In some embodiments, the liquid chromatography and mass spectrometry are carried out online. In some embodiments, the liquid chromatography is selected from normal phase (NP-), reverse phase (RP) and hydrophilic interaction chromatography (HILIC). In some embodiments, the mass spectrometer that performs the mass spectrometry includes one or more of a quadrupole, ion trap, time of flight (TOF), or Fourier transform ion cyclotron resonance mass analyzer. In some embodiments, the mass spectrometer includes an ion trap mass analyzer that is a three-dimensional quadrupole ion trap, a cylindrical ion trap, a linear quadrupole ion trap, or an Orbitrap mass analyzer. In some examples, the mass spectrometer is a quadrupole-Orbitrap mass spectrometer.

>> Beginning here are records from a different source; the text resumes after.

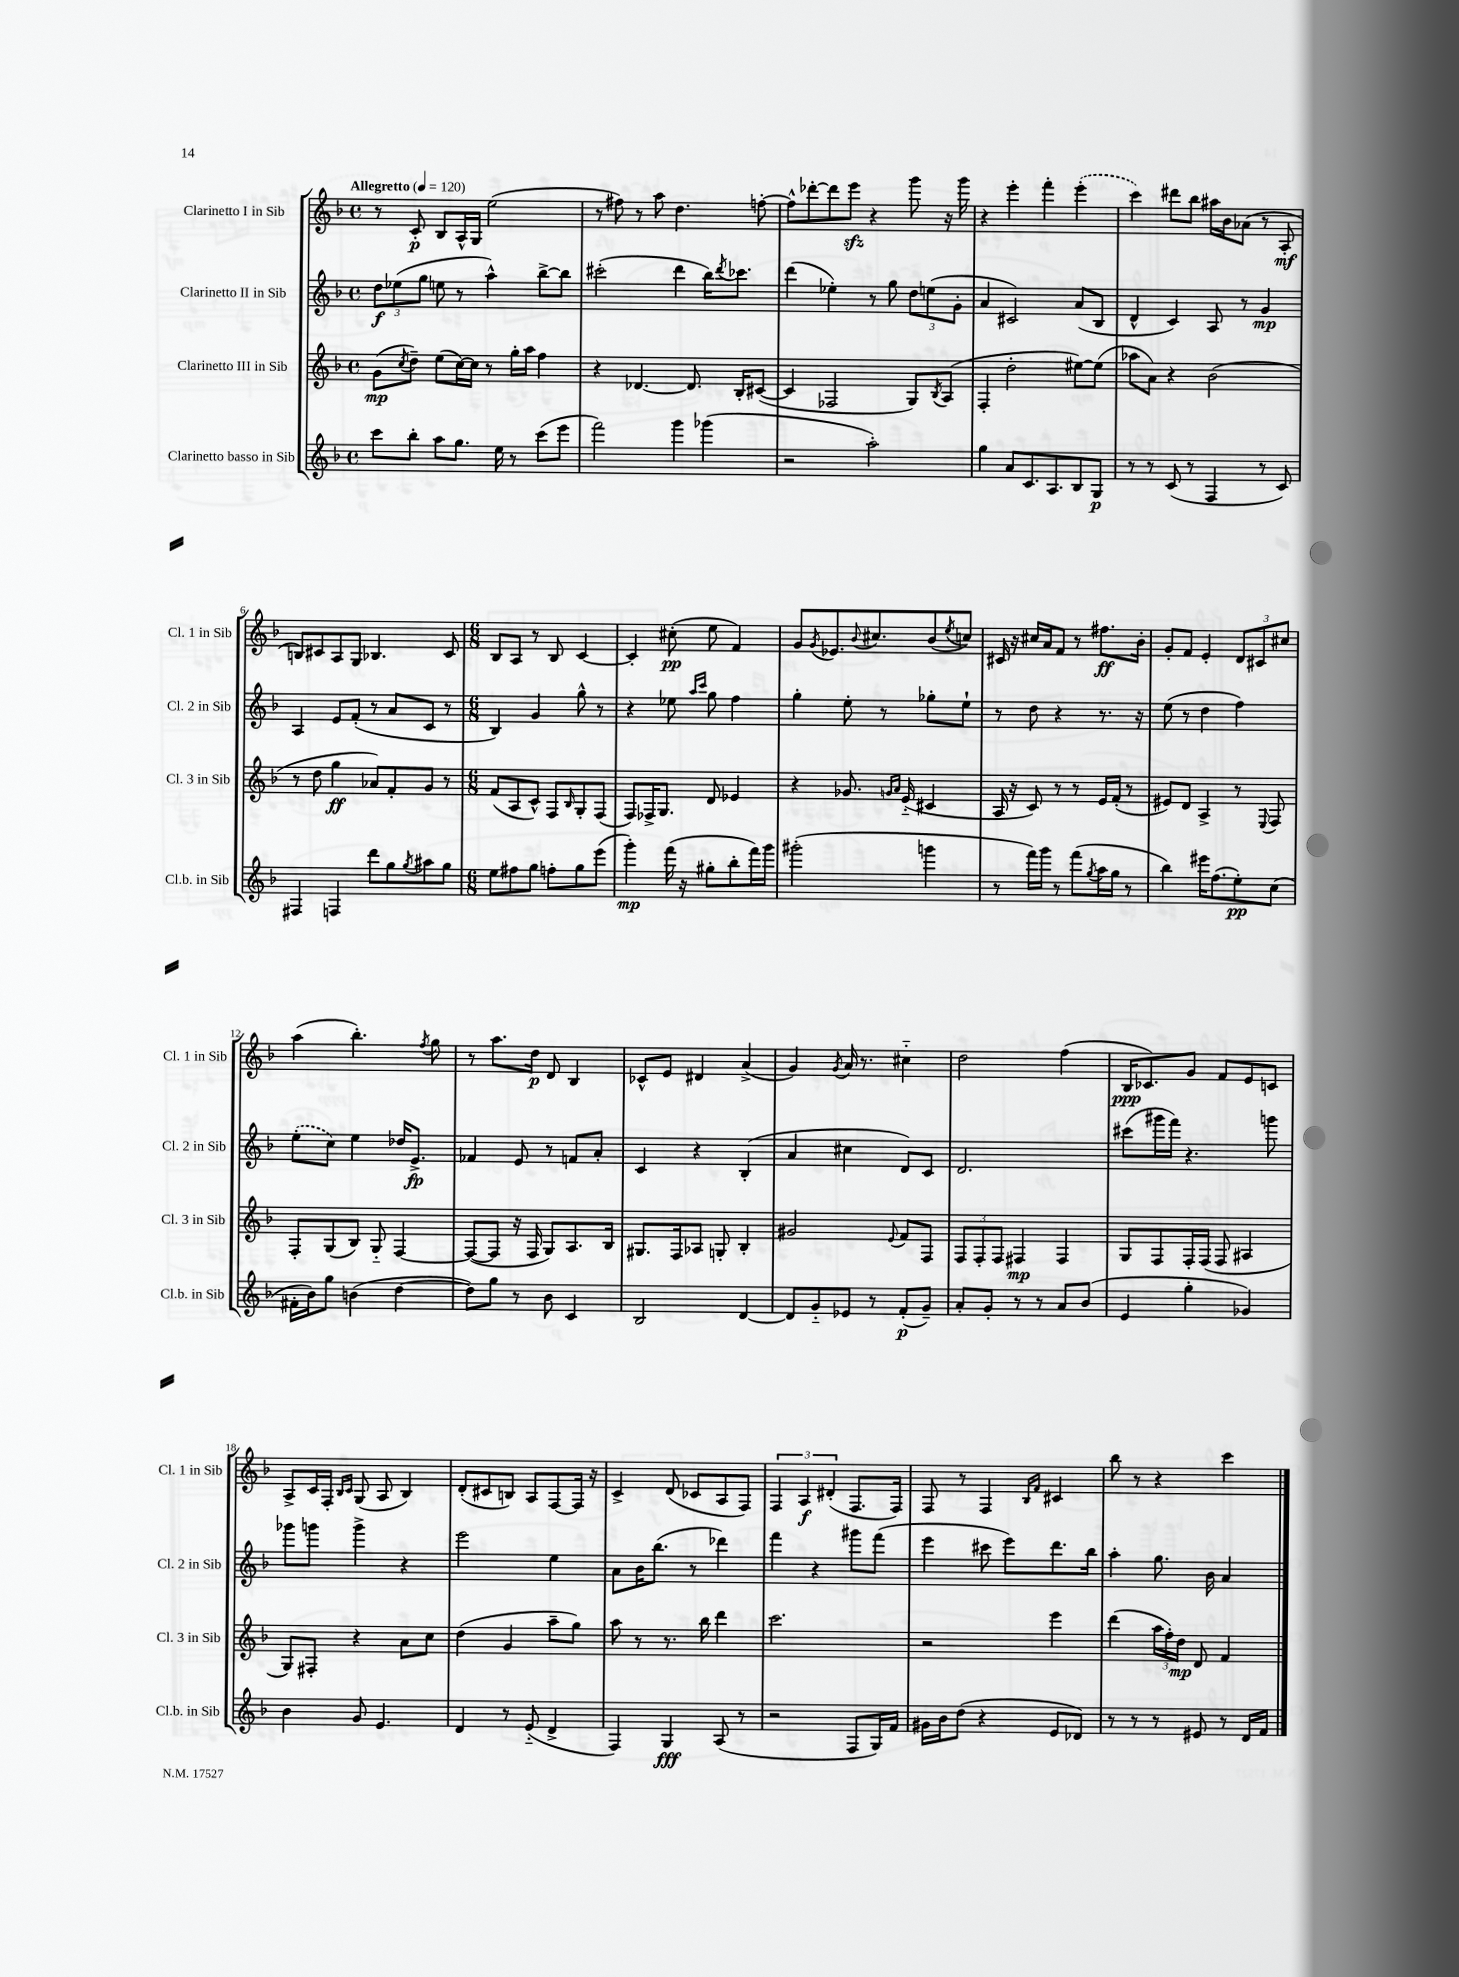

**kern	**kern	**kern	**kern
*staff4	*staff3	*staff2	*staff1
*clefG2	*clefG2	*clefG2	*clefG2
*k[b-]	*k[b-]	*k[b-]	*k[b-]
*M4/4	*M4/4	*M4/4	*M4/4
*met(c)	*met(c)	*met(c)	*met(c)
*MM120	*MM120	*MM120	*MM120
8ccc	(8g	12dd	8r
.	.	(12ee-	.
.	8qcc	.	.
8bb-'	8dd~)	.	8c'
.	.	12gg	.
8aa	(8ee	8ee	8B-
8.gg	[16cc)	8r	16A^^
.	16cc]	.	16G
.	8r	4aa^^)	(2ee
16ee	.	.	.
8r	16gg'	.	.
.	16aa	.	.
(8ccc	4ff	[8bb-^	.
8eee	.	8bb-]	.
=	=	=	=
2fff)	4r	(2ccc#'	8r
.	.	.	8ff#)
.	[4.d-	.	8r
.	.	.	8aa
4ggg	.	4ddd	4.dd
.	8.d-]	.	.
(4ggg-	.	16bb-)	.
.	.	8qddd	.
.	16B-'	8.ccc-	.
.	([8c#	.	[8ff'
=	=	=	=
2r	4c#]	(4ddd	8ff^^]
.	.	.	[8ddd-'
.	2F-	4ee-')	8ddd-]
.	.	.	8eee
2aa')	.	8r	4r
.	.	8gg	.
.	8G)	12dd	8ggg
.	.	(12ee	.
.	8qB-	.	.
.	(8A	.	16r
.	.	12g'	.
.	.	.	16ggg
=	=	=	=
4gg	4F'	4a	4r
8a	2dd'	2c#)	4eee'
8.c	.	.	.
.	.	.	4fff'
8.A	.	.	.
8B-	[8ee#)	(8a	(4eee'
8G	(8ee#]	8B-	.
=	=	=	=
8r	8aa-	4d^^	4ccc)
8r	8a)	.	.
(8c	4r	4c)	8ddd#
8r	.	.	8bb-
4F	(2b-	8A	16aa#
.	.	.	16b-
.	.	8r	(8a-
8r	.	4g	8r
8c)	.	.	8A'
=	=	=	=
4F#	8r	4A	8B)
.	8dd	.	8c#
4F	4gg	8e	8A
.	.	(8f'	8G
8ddd	8a-)	8r	4.B-
8gg	8f'	8a	.
8qgg	.	.	.
8aa#	8g	8c	.
8gg	8r	8r	8c#
=	=	=	=
*M6/8	*M6/8	*M6/8	*M6/8
8ee	(8f	4B-)	8B-
8ff#	8A	.	8A
8gg	8c^^)	4g	8r
8ff'	8F	.	8B-
.	16qqB-	.	.
8gg	8G'	8gg^^	[4c
(8eee	(8F	8r	.
=	=	=	=
4ggg')	8F)	4r	4c']
.	16F-^	.	.
.	8.G	.	.
(16fff	.	8ee-	(8cc#'
16r	.	.	.
.	.	16qqaa	.
.	.	16qqccc	.
8gg#'	8d	8gg	8ee
8bb-'	4e-	4ff	4f)
16fff)	.	.	.
16ggg	.	.	.
=	=	=	=
(2ggg#'	4r	4gg'	8g
.	.	.	8qg
.	.	.	8.e-
.	8.g-	8ee'	.
.	.	.	8qqb-
.	.	.	8.cc#
.	.	8r	.
.	16qqg	.	.
.	16qqa	.	.
.	(16e'~	.	.
4ggg	4c#	8gg-'	(8b-
.	.	.	8qee
.	.	8ee`	8cc)
=	=	=	=
8r	16A	8r	16c#
.	16r	.	16r
16fff)	8c)	8dd	16cc#
16ggg	.	.	16a
8r	8r	4r	8f
(8fff	8r	.	8r
8qgg	.	.	.
16aa	16e	8.r	8.ff#
16gg	(16f'	.	.
8r	8r	.	.
.	.	16r	16b-'
=	=	=	=
4bb-)	8e#)	(8ee	8g'
.	8d	8r	8f
16eee#	4A^	4dd	4e'
(8.ff	.	.	.
8ee')	8r	4ff)	12d
.	.	.	12c#
.	8qqE	.	.
(8cc	8F	.	.
.	.	.	12cc#
=	=	=	=
16f#'	8F'	(8ee'	(4aa
16b-)	.	.	.
8gg	(8G	8cc)	.
(4b	8B-)	4ee	4.bb-')
.	8G'~	.	.
[4dd	[4F	16dd-	.
.	.	8.e^	.
.	.	.	8qff
.	.	.	8gg
=	=	=	=
8dd])	(8F_	4f-	8r
8gg	8F]	.	8.aa
8r	16r	8e	.
.	16F	.	16dd
8b-	8G)	8r	8d
4c	8.A	8f	4B-
.	.	8a'	.
.	16B-	.	.
=	=	=	=
2B-	8.G#	4c	8c-^^
.	.	.	8e
.	16F	.	.
.	8A-	4r	4d#
.	8G'	.	.
[4d	4B-'	(4B-'	(4a^
=	=	=	=
8d]	2g#	4a	4g)
8g'~	.	.	.
.	.	.	8qg
8e-	.	4cc#	16a
.	.	.	8.r
8r	.	.	.
.	8qqe	.	.
(8f'	8f	8d)	4cc#'~
8g~)	8F	8c	.
=	=	=	=
8a'	12F	2.d	2dd
.	12F'	.	.
8g'	.	.	.
.	12F	.	.
8r	4F#	.	.
8r	.	.	.
8a	4F#	.	(4ff
(8b-	.	.	.
=	=	=	=
4e	8G	(8ccc#	16B-
.	.	.	8.c-)
.	8F	16ggg#	.
.	.	16fff)	.
4gg'	16F'	4.r	8g
.	(16F	.	.
.	8F	.	8f
4g-)	4A#	.	8e
.	.	8ggg	8c
=	=	=	=
4b-	8G)	8ggg-	8A^
.	8F#'	8ggg	16c
.	.	.	16F'
.	.	.	16qqB-
.	.	.	16qqc
8g	4r	4ggg^	(8G
4.e	.	.	8A
.	8a	4r	4B-)
.	8cc	.	.
=	=	=	=
4d	(4dd	2eee	(8d'
.	.	.	8c#
8r	4g	.	8B)
(8e'~	.	.	8A
4d^	8aa~	4ee	[8F
.	8gg)	.	16F]
.	.	.	16r
=	=	=	=
4F)	8aa	8a	4c^
.	8r	16b-	.
.	.	(8.bb-	.
4G	8.r	.	(8d
.	.	8r	8c-
.	16bb-	.	.
(8A	4ddd	4ddd-)	8A
8r	.	.	8F)
=	=	=	=
2r	2.ccc	4fff	6F
.	.	.	6A
.	.	4r	.
.	.	.	(6d#'
8F	.	8ggg#	8.F
16G)	.	(8fff	.
16f	.	.	16F)
=	=	=	=
16g#	2r	4eee	8F
16b-	.	.	.
(8dd	.	.	8r
4r	.	8ccc#	4F
.	.	8eee)	.
.	.	.	16qqB-
.	.	.	16qqf
8e	4eee	8.ddd	4c#
8d-)	.	.	.
.	.	16bb-	.
=	=	=	=
8r	(4ddd	4aa'	8bb-
8r	.	.	8r
8r	24aa	8.gg	4r
.	24ff')	.	.
.	24dd	.	.
8e#	8d	.	.
.	.	16b-	.
8r	4f	4a	4ccc
16d	.	.	.
16f	.	.	.
==	==	==	==
*-	*-	*-	*-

In some embodiments, the data components are selected from MS ion information, total ion chromatograph (TIC) or a portion thereof, extracted ion chromatogram (XIC) or a portion thereof, peptide MS ion signal peak, protein MS ion signal peak, peptide identification information, protein identification information, qualitative information, quantitative information, structural information, post-translation modifications. In some embodiments, the data component is an XIC or a portion thereof, wherein the XIC or portion thereof is based on one or more theoretical or known m/z values of one or more peptide components of the recombinant receptor. In some embodiments, the one or more peptide components is a proteolytically cleaved or digested peptide component, optionally wherein the protease is trypsin.